There are some exceptions, if you have other creditable prescription coverage, from an employer or union, or you are receiving veteran’s benefits from the VA. In these cases, you can delay enrolling without a penalty. If your employment situation changes you will be eligible for a Special Enrollment Period to enroll in Part D. If you’ve gone 63 consecutive days without creditable prescription drug coverage, either because you didn’t enroll when you were first eligible or because you lost your creditable coverage and didn’t get new coverage in time, then you may have to pay a late-enrollment penalty when you do enroll.

Frequently Asked Questions

I am not taking any prescription medications. Can I skip Part D coverage?

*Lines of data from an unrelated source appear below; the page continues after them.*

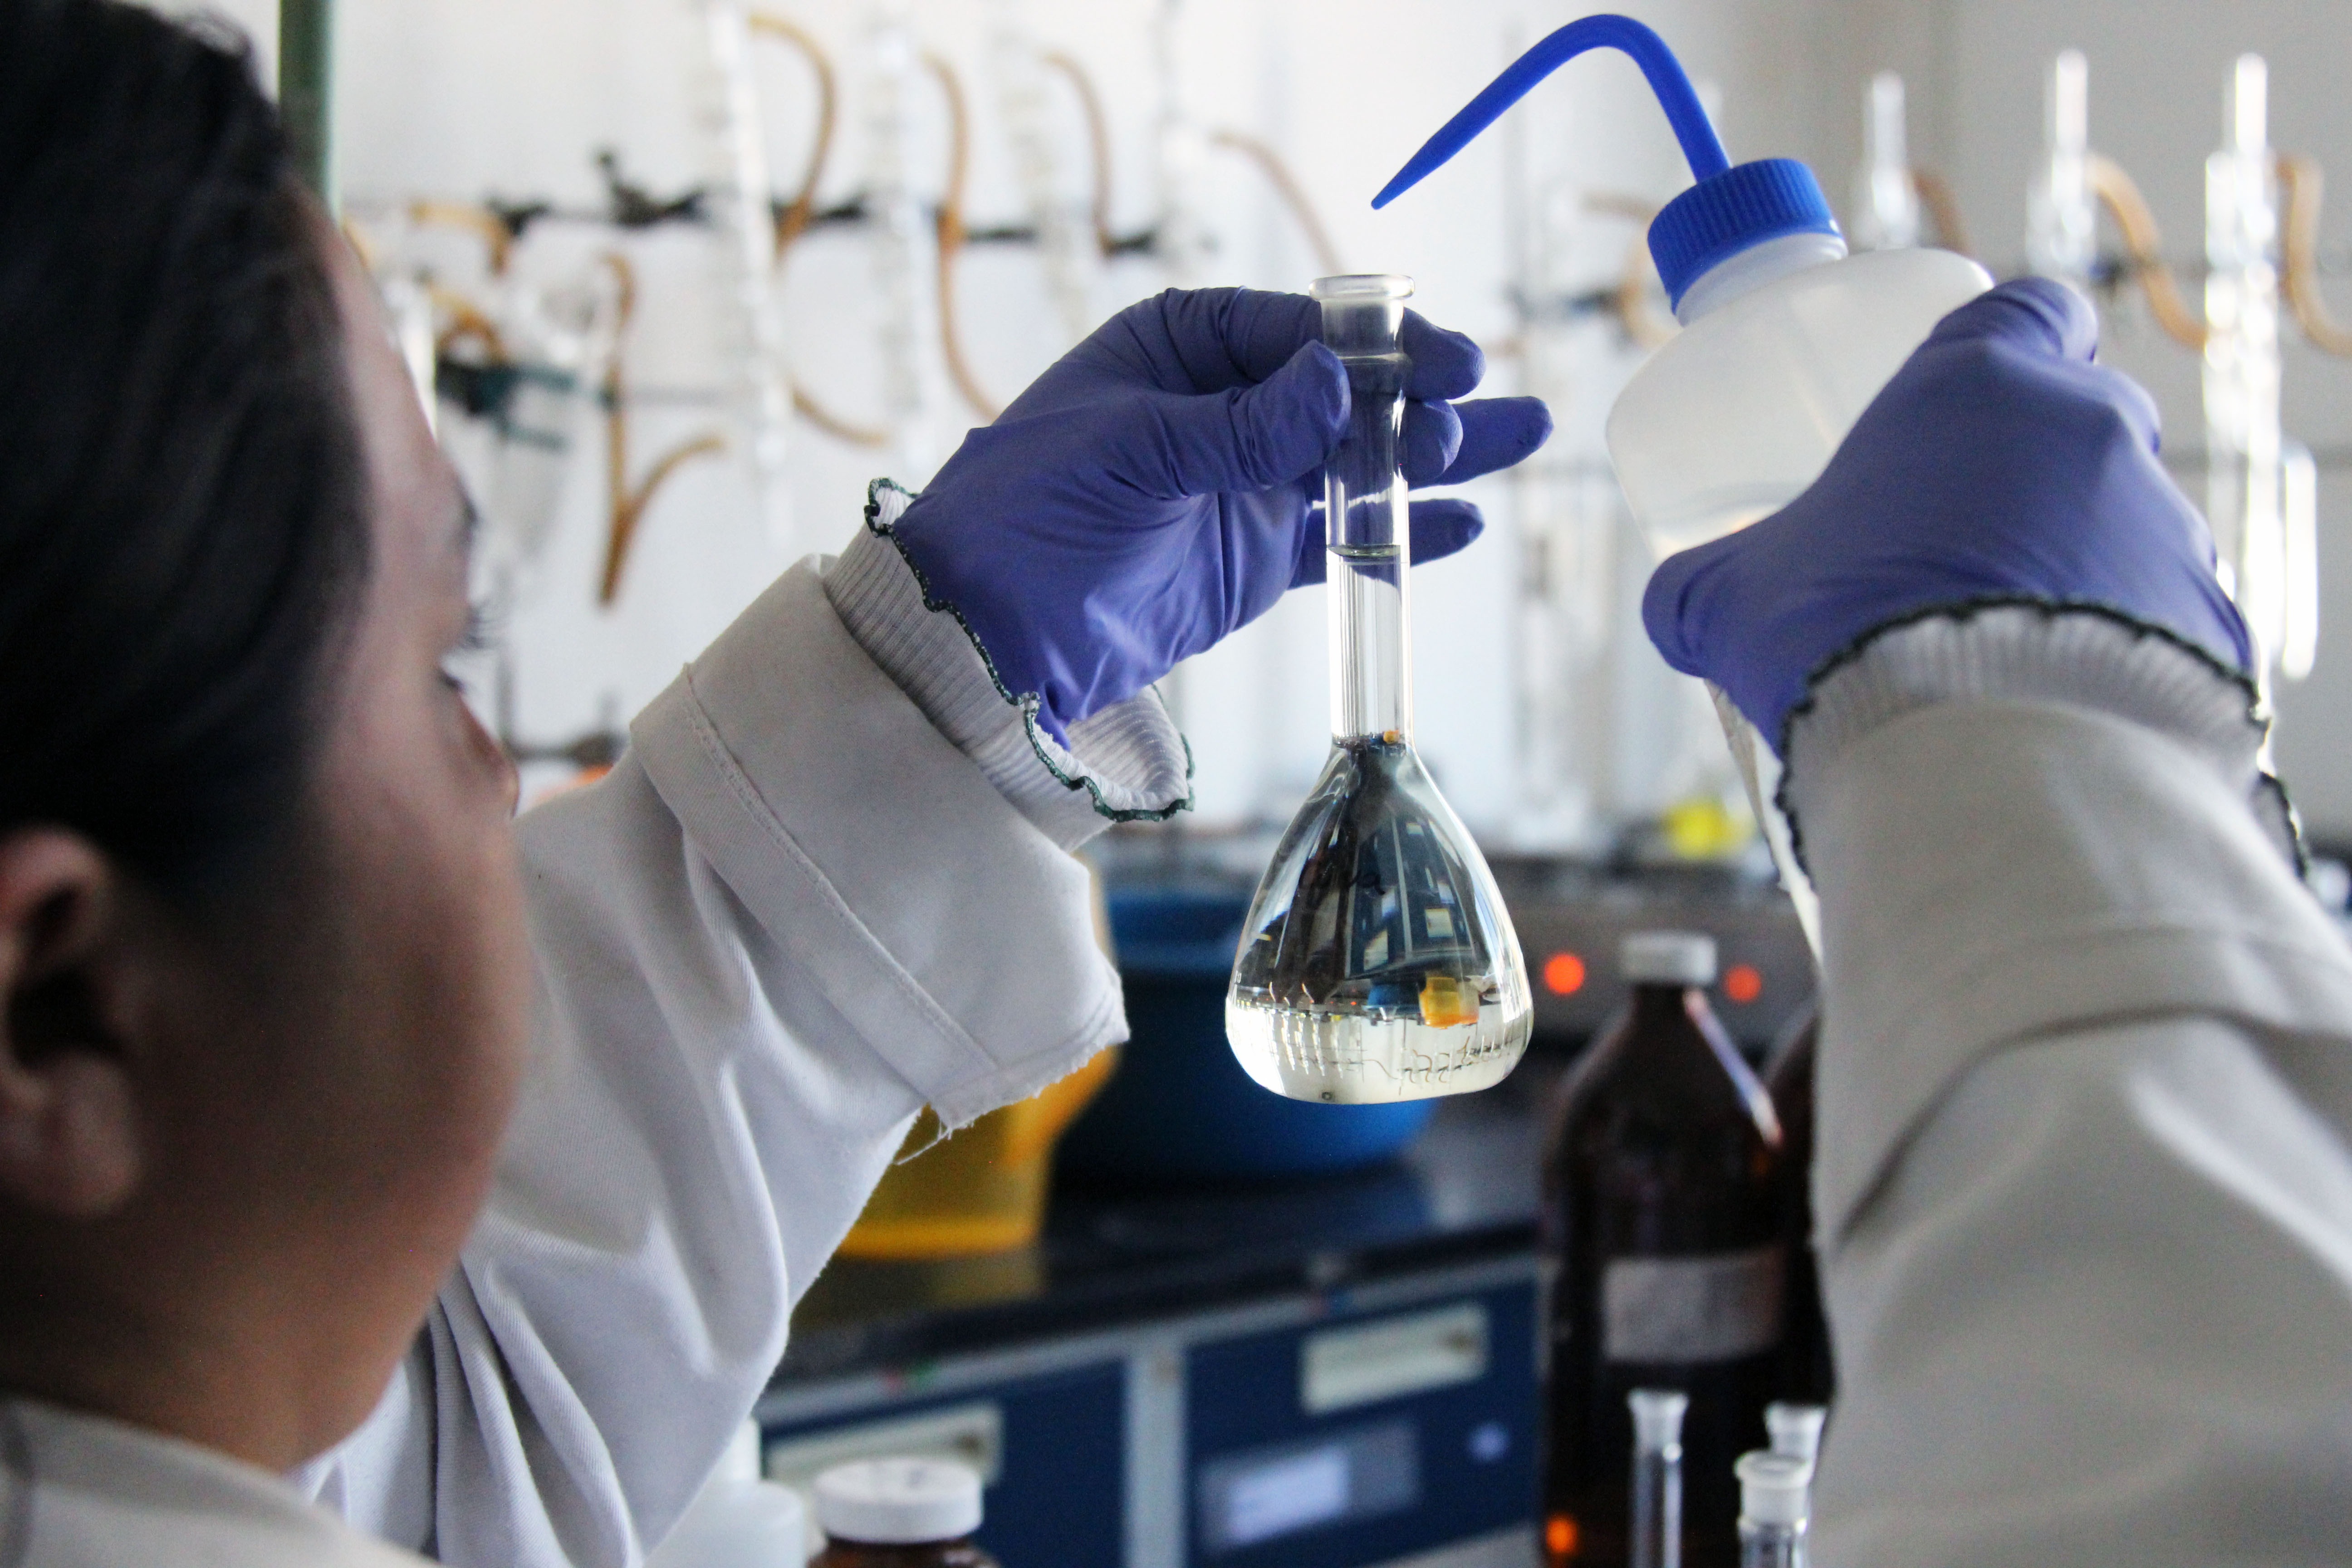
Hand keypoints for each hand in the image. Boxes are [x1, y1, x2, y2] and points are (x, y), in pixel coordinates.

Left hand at [891, 287, 1551, 739]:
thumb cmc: (1027, 514)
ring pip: (1356, 461)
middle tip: (1484, 411)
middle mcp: (1219, 408)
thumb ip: (1237, 425)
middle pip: (1341, 393)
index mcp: (1178, 347)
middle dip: (1418, 399)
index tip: (1441, 361)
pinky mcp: (1251, 560)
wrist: (987, 635)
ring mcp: (1241, 486)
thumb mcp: (1129, 451)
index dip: (1374, 347)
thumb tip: (1335, 385)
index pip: (1297, 331)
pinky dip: (1400, 532)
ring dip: (1432, 457)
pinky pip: (1340, 538)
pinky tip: (1461, 522)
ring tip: (1517, 441)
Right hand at [1642, 277, 2251, 750]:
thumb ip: (1702, 585)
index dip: (1998, 345)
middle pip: (2078, 415)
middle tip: (1951, 537)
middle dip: (2027, 467)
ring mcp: (2162, 521)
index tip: (1958, 399)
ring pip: (2120, 517)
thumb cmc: (1842, 630)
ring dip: (2070, 558)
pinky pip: (2166, 614)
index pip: (2026, 309)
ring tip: (1998, 635)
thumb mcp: (1734, 599)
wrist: (1973, 746)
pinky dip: (2118, 641)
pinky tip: (2055, 692)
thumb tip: (1675, 608)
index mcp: (1981, 380)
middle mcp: (2089, 430)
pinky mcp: (2209, 618)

Even though you are not currently taking any prescription medications, you never know when that will change. You should sign up for Part D coverage as soon as you are eligible to avoid late penalties. The penalties are permanent and continue to add up the longer you delay. You also may not be able to enroll right away, and you will have no drug coverage during this time, meaning you will pay the full retail cost for any drugs you need.

How often can I switch drug plans?

You can normally change plans only once a year during the Annual Enrollment Period (AEP), which runs from October 15 to December 7. There are some special circumstances that could qualify you for a Special Enrollment Period and would allow you to change plans outside of AEP.

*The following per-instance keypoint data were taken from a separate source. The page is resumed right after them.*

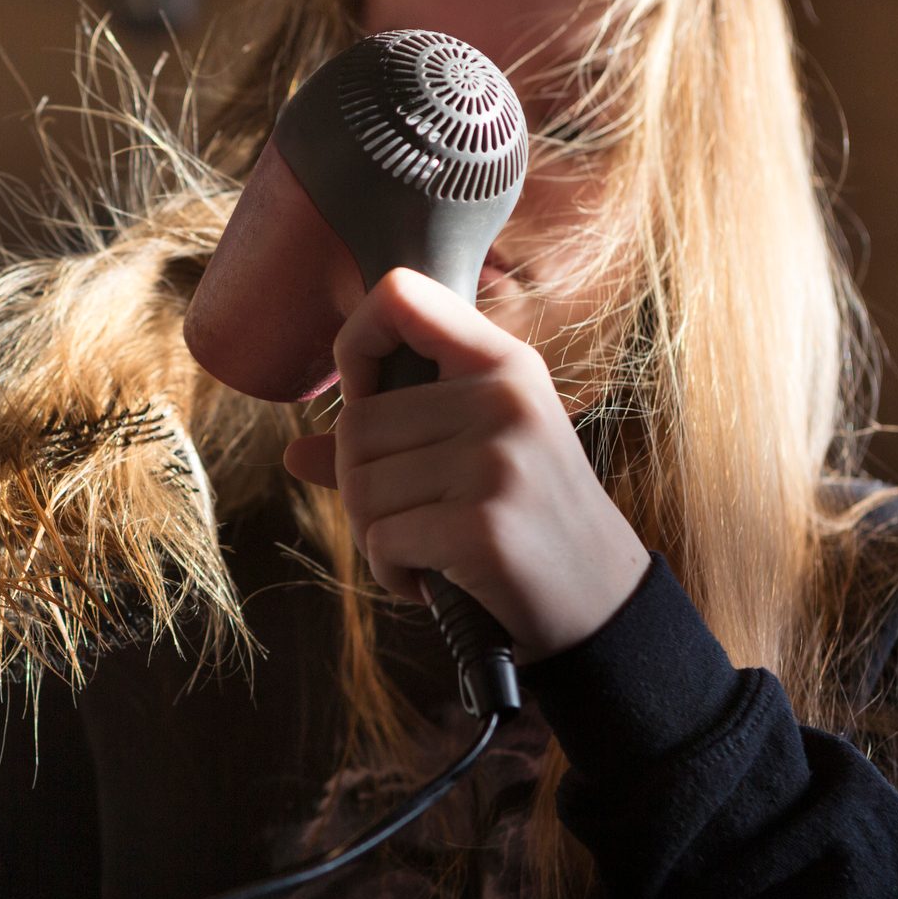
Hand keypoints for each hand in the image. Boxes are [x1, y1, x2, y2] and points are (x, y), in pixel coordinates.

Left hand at [282, 268, 648, 660]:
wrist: (602, 602)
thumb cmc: (527, 521)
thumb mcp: (475, 458)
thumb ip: (389, 445)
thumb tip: (294, 453)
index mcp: (503, 364)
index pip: (401, 296)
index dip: (357, 345)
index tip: (365, 398)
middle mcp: (502, 400)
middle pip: (355, 424)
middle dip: (364, 489)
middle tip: (415, 519)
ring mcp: (496, 462)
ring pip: (359, 488)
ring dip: (378, 537)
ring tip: (433, 550)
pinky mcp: (482, 527)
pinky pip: (381, 541)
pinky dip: (393, 573)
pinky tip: (439, 581)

Each year in September, your insurer will notify you of any changes to your plan by sending an Annual Notice of Change letter. This could include changes to the drug formulary, or copays and coinsurance. If there are changes that negatively impact your coverage, AEP would be the time to look for a plan that better suits you.

I can’t afford to pay for my prescriptions. What should I do?

Talk to your doctor to see if there are less expensive medications that would work for you.

If you have limited income and resources you may qualify for Extra Help paying for your monthly premiums, annual deductibles, and co-payments related to your prescription drug costs including costs associated with the “donut hole.”

Check with your state to see if they offer a pharmacy assistance program to help their residents pay for prescription drugs. You can also check with the specific drug manufacturer to see if they have a discount program to help with costs.

Whether you decide to enroll in a stand-alone Part D plan or a Medicare Advantage plan for your prescription coverage, you need to thoroughly review the plan’s benefits and the formulary to be sure you are getting a plan that meets your needs. Be mindful of enrollment deadlines so you don’t have to pay late penalties. And if your circumstances change, be aware of the special enrollment periods that will allow you to change to a different plan during the year.